READING TEXT below:
This present study gives us grounds to discuss how and to what extent it is possible to claim the digital media constitutes a tool and a means for negotiating power structures for people with disabilities. By analysing communication patterns on the hashtag #funkpol, our research focus was primarily on the extent to which a social media service like Twitter can give people with disabilities a place in the public debate or whether there are other structures in place holding back the potential disruptive power of social media. How should the communicative patterns on #funkpol be interpreted in terms of participation for people with disabilities? What does it tell us about disabled people’s engagements in social media? As we indicate in this study, what happens online is connected to established structures offline, also in terms of power.
Before discussing the main contributions of this article, it is important to address some limitations of the study. First, it needs to be acknowledged that the wide variety of disabilities and individual needs associated with gender, age, geographical location (e.g., urban/rural) and so forth have a significant impact on experiences of inclusion and exclusion on the internet and social media platforms. Our study – and our interest in negotiation of authority in the public debate – has not been able to differentiate between these socio-demographical aspects. Second, the nature of different social media platforms (Instagram, Twitter, Facebook, etc.) most certainly attract people with different agendas and purposes. Some are more suited to airing voices, raising awareness, engaging in social contexts and empowering people with disabilities. Twitter is not the most widely used social media platform, but considering the research aim in this article – public opinion, policies and power – we claim Twitter is a relevant media to study. Among the most influential accounts on Swedish Twitter 2016, we find politicians, individual journalists, media houses, sports and entertainment celebrities, and so forth (MedieAkademiens Twitterbarometer 2016).
End of READING TEXT.
SUPPLIED MATERIAL below:
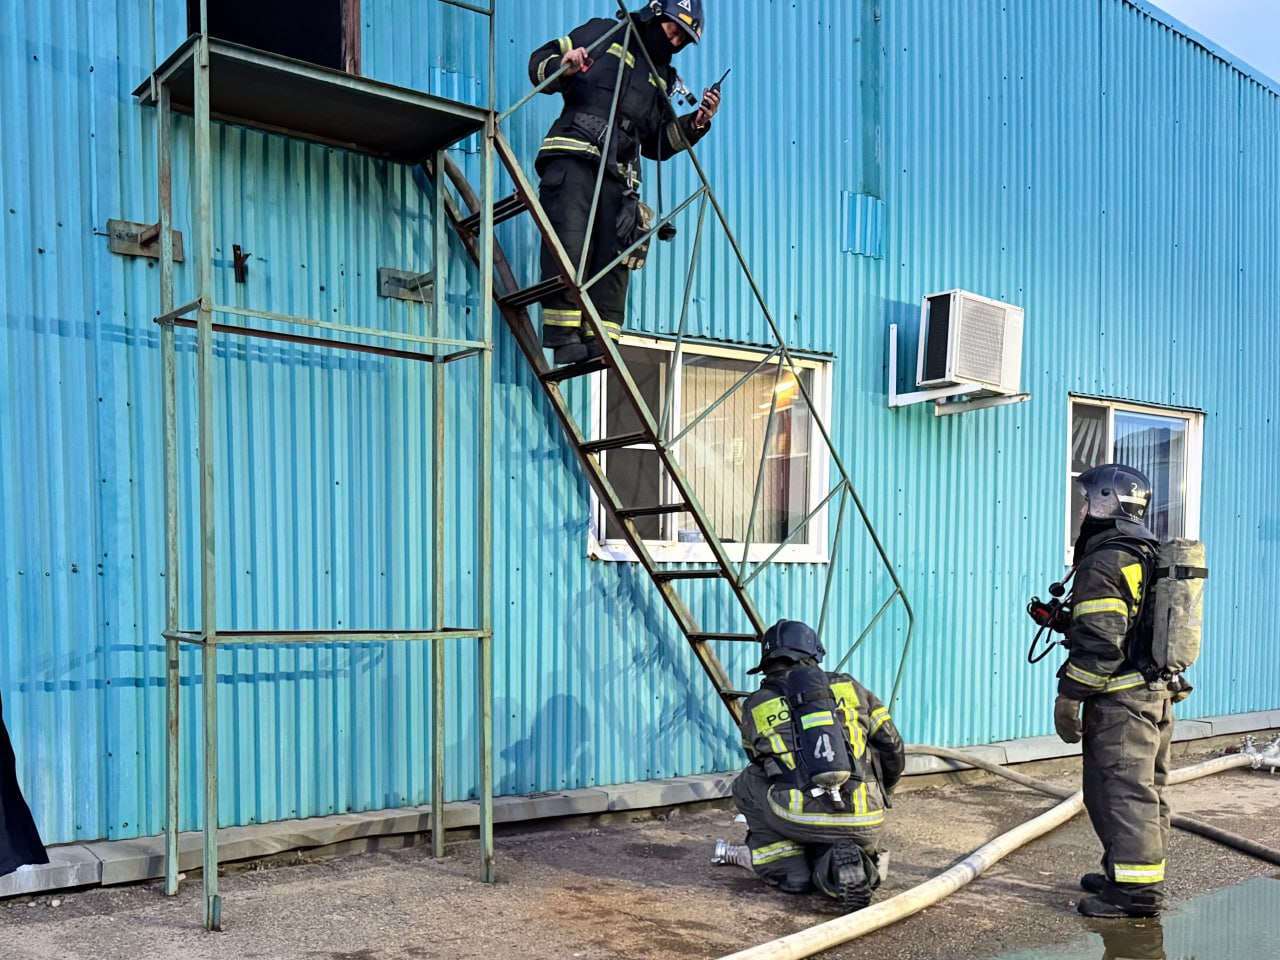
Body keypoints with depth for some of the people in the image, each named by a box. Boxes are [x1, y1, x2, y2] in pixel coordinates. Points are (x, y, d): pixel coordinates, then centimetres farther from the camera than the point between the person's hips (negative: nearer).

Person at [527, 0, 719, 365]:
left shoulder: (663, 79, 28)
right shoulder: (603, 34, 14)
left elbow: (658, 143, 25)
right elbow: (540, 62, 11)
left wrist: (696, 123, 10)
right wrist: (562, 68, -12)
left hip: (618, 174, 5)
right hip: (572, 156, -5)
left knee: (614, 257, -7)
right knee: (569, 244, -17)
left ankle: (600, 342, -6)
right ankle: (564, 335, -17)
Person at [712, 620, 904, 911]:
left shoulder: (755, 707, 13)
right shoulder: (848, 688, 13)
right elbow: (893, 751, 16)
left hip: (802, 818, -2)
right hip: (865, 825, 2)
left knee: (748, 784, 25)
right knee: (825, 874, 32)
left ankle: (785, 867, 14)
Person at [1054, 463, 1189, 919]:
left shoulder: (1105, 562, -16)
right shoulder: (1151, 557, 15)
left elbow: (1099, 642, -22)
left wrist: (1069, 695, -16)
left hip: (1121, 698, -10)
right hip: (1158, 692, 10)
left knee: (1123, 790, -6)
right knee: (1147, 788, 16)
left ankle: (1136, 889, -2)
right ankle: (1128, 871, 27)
End of SUPPLIED MATERIAL.
SUPPLIED MATERIAL below:
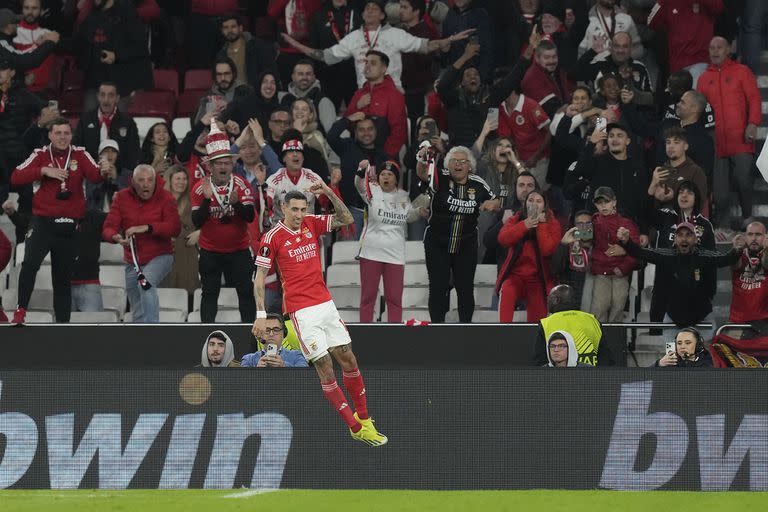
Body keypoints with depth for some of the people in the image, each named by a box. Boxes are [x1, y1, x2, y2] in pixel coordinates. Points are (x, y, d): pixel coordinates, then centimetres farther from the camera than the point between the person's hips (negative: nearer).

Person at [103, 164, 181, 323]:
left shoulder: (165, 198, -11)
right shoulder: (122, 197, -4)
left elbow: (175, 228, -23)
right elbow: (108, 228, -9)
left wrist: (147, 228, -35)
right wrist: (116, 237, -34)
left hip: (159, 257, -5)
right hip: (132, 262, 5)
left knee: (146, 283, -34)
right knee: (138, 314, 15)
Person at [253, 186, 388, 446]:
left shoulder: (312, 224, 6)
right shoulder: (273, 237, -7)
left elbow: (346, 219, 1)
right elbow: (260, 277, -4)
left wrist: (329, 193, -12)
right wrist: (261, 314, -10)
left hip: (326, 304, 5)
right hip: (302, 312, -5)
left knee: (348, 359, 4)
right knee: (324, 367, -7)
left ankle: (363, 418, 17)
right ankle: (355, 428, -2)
End of SUPPLIED MATERIAL.
■ REQUIRED WORK
According to the text on disability and Twitter, which kinds of accounts ranked among the most influential on Swedish Twitter in 2016?

■ OUTPUT OF THE EXERCISE
Politicians, individual journalists, media houses, and sports and entertainment celebrities.